*** Opening of DATASET RECORDS ***
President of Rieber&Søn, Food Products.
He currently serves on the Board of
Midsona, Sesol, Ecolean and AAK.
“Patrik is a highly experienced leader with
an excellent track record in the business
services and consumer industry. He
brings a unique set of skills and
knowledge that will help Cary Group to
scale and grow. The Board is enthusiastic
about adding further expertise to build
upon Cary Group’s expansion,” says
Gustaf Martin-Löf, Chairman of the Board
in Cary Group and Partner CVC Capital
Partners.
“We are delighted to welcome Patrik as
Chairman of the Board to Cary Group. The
*** Close of DATASET RECORDS ***
*** Opening of DATASET RECORDS ***
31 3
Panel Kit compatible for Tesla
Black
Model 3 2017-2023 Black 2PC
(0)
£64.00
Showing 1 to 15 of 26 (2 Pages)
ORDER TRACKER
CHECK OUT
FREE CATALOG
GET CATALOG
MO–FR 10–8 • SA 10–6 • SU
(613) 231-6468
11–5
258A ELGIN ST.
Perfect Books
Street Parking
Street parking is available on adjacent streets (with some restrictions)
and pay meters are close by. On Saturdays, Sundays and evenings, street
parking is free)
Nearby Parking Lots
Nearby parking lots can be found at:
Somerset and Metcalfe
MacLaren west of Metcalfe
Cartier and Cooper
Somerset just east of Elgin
*** Close of DATASET RECORDS ***
Write out the records from the line that contains "President of Rieber&Søn, Food Products." through the line that contains "brings a unique set of skills and", keeping every line as it appears.

▶ _OUTPUT OF THE TASK_:
President of Rieber&Søn, Food Products.
He currently serves on the Board of
Midsona, Sesol, Ecolean and AAK.
“Patrik is a highly experienced leader with
an excellent track record in the business
services and consumer industry. He
brings a unique set of skills and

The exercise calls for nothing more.